#### [Your tasks]
(a) According to the scuba club's articles, for how long must a candidate for office be active and in good standing before nominations?
(b) What reasons do the scuba club's articles give for the organization being incorporated? List each one.
(c) Reproduce the scuba club's articles word for word between "ARTICLE III" and "of affiliated activities.", inclusive.

***** Text under study

JACKSONVILLE SCUBANAUTS, INC.

( A Florida Not For Profit Corporation)

ARTICLE I

This corporation shall be known as JACKSONVILLE SCUBANAUTS, INC. (a Florida Not For Profit Corporation).

ARTICLE II

Membership:

Active Members shall be eighteen (18) years of age or older and a nationally certified Scuba Diver. All other members shall be designated “Associate Member” and shall not be entitled to own stock or to vote.

Only Active Members, in good standing, shall be entitled to vote in corporate affairs.

Only Active Members shall be eligible to hold office in the corporation. Candidates for office must be active and in good standing for ninety (90) days prior to nominations.

ARTICLE III

Purpose and Objectives:

For the preservation, support and promotion of the sport of skin and scuba diving and its various forms of affiliated activities.

To dedicate ourselves to the furtherance of the sport together with sound conservation, good sportsmanship and cooperation with and for federal, state and local agencies as well as other worthwhile groups and projects.

To promote fellowship among underwater sportsmen by sponsoring contests, outings and other educational, social and recreational programs.

To create an opportunity for divers to utilize their skills and experience for the benefit of public interest.

This organization shall be incorporated so that it can contract in its own name, to protect its members, officers and directors from personal liability, and to provide an organizational format which will allow us to pursue our Purposes and Objectives as set forth herein.

**********
***** Records

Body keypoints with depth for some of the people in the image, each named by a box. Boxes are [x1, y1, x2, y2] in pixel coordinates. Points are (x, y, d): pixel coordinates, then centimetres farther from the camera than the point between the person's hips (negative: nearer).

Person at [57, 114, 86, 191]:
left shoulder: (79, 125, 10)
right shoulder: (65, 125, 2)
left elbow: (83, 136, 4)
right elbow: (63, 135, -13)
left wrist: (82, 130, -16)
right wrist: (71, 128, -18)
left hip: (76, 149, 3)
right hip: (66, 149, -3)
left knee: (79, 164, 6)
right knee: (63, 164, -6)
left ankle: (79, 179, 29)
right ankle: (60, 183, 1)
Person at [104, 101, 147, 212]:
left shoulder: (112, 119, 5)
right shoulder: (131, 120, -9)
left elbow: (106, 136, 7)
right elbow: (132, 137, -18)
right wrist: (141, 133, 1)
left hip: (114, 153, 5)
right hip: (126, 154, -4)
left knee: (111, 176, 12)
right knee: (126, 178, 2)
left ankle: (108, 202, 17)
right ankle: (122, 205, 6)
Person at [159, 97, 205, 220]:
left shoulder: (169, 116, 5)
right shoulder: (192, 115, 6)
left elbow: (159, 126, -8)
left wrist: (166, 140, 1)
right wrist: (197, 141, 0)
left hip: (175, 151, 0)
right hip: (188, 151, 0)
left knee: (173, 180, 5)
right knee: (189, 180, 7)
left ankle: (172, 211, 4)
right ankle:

**********

#### [Results]
(a) Ninety (90) days.

(b)
- So that it can contract in its own name
- To protect its members, officers and directors from personal liability
- To provide an organizational format that will allow it to pursue its Purposes and Objectives as set forth herein

(c)
ARTICLE III

Purpose and Objectives:

For the preservation, support and promotion of the sport of skin and scuba diving and its various forms of affiliated activities.